3. 语言表示模型（LRMs）是否能成为更出色的提示优化器？当用作优化器时，LRMs 能生成高质量的提示，通常（尤其是对于 DeepSeek-R1）生成的提示比大型语言模型（LLMs）更短、更精准。这些提示包含提取规则和例外情况，与人类标注指南相呼应，从而能提升下游任务的表现。4. 局部响应模型（LRMs）能否在提示优化中充当高效且稳定的优化器？当用作优化器时，LRMs 比大型语言模型（LLMs）更有效地引导模型达到最佳性能。它们帮助任务模型在更浅的蒙特卡罗树搜索（MCTS）深度实现收敛，且节点间的方差更低，这表明收敛速度更快且稳定性更强。

Finally, our analyses show that LRMs generally produce more effective prompts. These optimized prompts often include task-specific heuristics and exception handling rules, which help reduce common trigger-related mistakes such as identifying multiple or implicit events, and slightly mitigate argument-level errors like coreferences and span overprediction. Among all the models in our experiments, DeepSeek-R1 produced the shortest (yet most effective) prompts. Interestingly, we observe that a longer prompt is not necessarily a more effective one, and various task models may have different preferences over various lengths of prompts. These findings align with the guidance on prompting LRMs (Mantaras, 2025; Together AI, 2025; OpenAI, 2025), which recommends using concise, focused instructions that avoid extraneous or overly complex phrasing, but in the meantime supplying the models with necessary task specifications. Our work demonstrates that, even with LRMs, prompt optimization is still valuable by automatically optimizing the prompt to be task-targeted yet concise.

最后，我们的分析表明，LRMs 通常能生成更有效的提示。这些优化后的提示往往包含特定任务的启发式方法和异常处理规则，有助于减少常见的触发相关错误，例如识别多个或隐含事件，还能略微减轻诸如共指和跨度过度预测等论元级错误。在我们实验中的所有模型中，DeepSeek-R1 生成的提示最短（但最有效）。有趣的是，我们发现较长的提示并不一定更有效，不同的任务模型可能对不同长度的提示有不同的偏好。

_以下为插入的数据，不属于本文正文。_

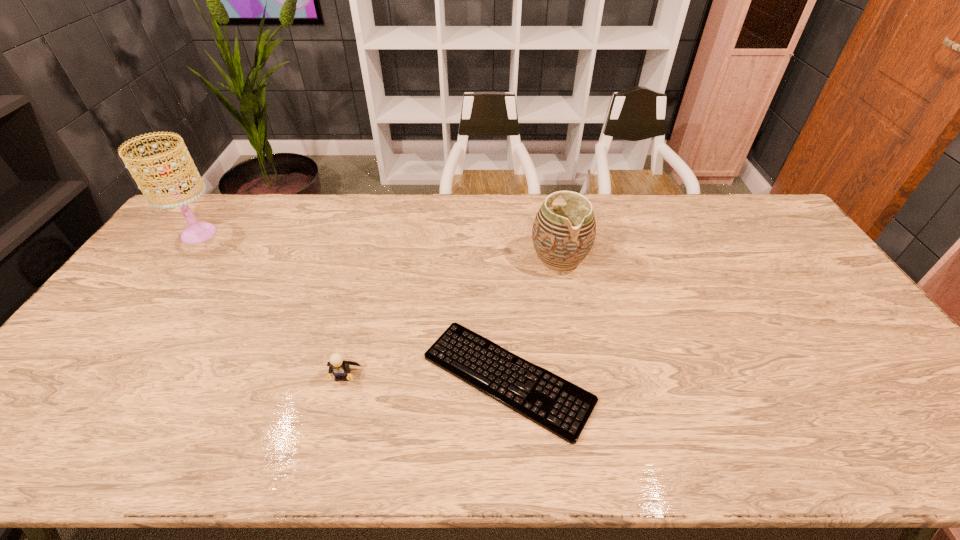
I want to click on unoccupied position between the tallest object and the third object from right to left, so click(271, 305).

The image size is (960, 540). I want to click on blank region between the computer keyboard and the Lego, so click(x=425, y=377).

Find the location of a particular element. Image resolution: width=960 pixels, height=540 pixels. vacant space in between the lampshade and the pottery is located at coordinates (379, 246).

Find the location of a particular element. empty location between the third shortest object and the Lego is located at coordinates (451, 317).

At what (x,y) coordinates should I click in order to perform the action: click on free spot between the shortest object and the second shortest object. Please return your answer as a coordinate pair (x, y). Looking at the image, I should click on (425, 377).

Identify the location of vacant area between the Lego and the shortest object. (425, 377).

The width and height of the screenshot is (960, 540). I want to click on free space that is in between the leftmost object and the computer keyboard, so click(x=353, y=306).

I want to click on empty space between the second tallest object and the computer keyboard, so click(x=534, y=318).

In order to click on free space between the computer keyboard and the third shortest object in this screenshot , I will do `click(534, 318)`.

The height and width of the screenshot is (540, 960). I want to click on object that is the closest to the computer keyboard, so click(x=338, y=367).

这些发现与对 LRMs 提示的指导（Mantaras，2025；Together AI，2025；）相符。OpenAI（2025 年）建议使用简洁、明确的指令，避免冗余或过于复杂的措辞，但同时要为模型提供必要的任务说明。我们的工作表明，即使使用语言模型，提示优化仍然很有价值，能够自动优化提示，使其既针对任务又简洁明了。

Figure 1: Summary of our main results, where LRMs and LLMs are used as either the task model (Mtask) or the optimizer (Mopt) in prompt optimization, and we observed a strong advantage of LRMs over LLMs.图 1：我们主要结果的总结，其中在提示优化中，LRM 和 LLM 被用作任务模型（Mtask）或优化器（Mopt），并且我们观察到 LRM 相对于 LLM 具有显著优势。

Figure 2: Overview of our prompt optimization framework using language models. At each iteration, a zero-shot task LLM generates outputs, while a separate optimizer LLM analyzes the errors and updates the prompt, including task instructions and event guidelines, accordingly. This process continues over batches of training samples Dtrain, and the final optimized prompt is evaluated on the development set to determine the node reward rt.图 2：使用语言模型的提示优化框架概述。在每次迭代中，零样本任务语言模型生成输出，而另一个优化器语言模型分析错误并相应地更新提示，包括任务说明和事件指南。此过程在训练样本批次 Dtrain 上持续进行，最终优化的提示在开发集上进行评估以确定节点奖励 rt。

Figure 3: A code prompt consists of a task instruction and an event schema. The event schema contains information about the labels that are represented as Python classes and event guidelines defining both the event classes and the arguments. In prompt optimization, we refine both the task instruction and event guidelines (shown for two events; others omitted due to space limits) to generate more effective prompts for the task model.图 3：代码提示由任务指令和事件模式组成。事件模式包含有关标签的信息，这些标签以 Python 类的形式表示，以及定义事件类和参数的事件指南。在提示优化中，我们对任务指令和事件指南（此处仅展示两个事件；由于篇幅限制，其他省略）进行细化，以生成更有效的任务模型提示。

Conclusion

We present the first systematic study of prompt optimization for LRMs, evaluating their roles as both task models and optimizers in a unified MCTS framework. On the structured task of event extraction, we find that LRMs benefit more from prompt optimization than LLMs and serve as stronger optimizers. They produce higher-quality prompts, converge faster, and generalize more reliably across models—highlighting their effectiveness in both prompt consumption and generation. Our error analysis further reveals that prompts optimized by LRMs reduce overprediction, hallucination, and parsing errors, contributing to more faithful and structured outputs.

我们首次对语言反应模型（LRMs）的提示优化进行了系统研究，在统一的蒙特卡罗树搜索（MCTS）框架中评估了它们作为任务模型和优化器的作用。在事件抽取这一结构化任务上，我们发现与大型语言模型（LLMs）相比，LRMs 更能从提示优化中获益，并且作为优化器表现更出色。它们生成的提示质量更高，收敛速度更快，并且在不同模型之间泛化更可靠——这凸显了它们在提示消费和生成方面的有效性。我们的错误分析进一步表明，由 LRMs 优化的提示减少了过度预测、幻觉和解析错误，从而有助于生成更忠实和结构化的输出。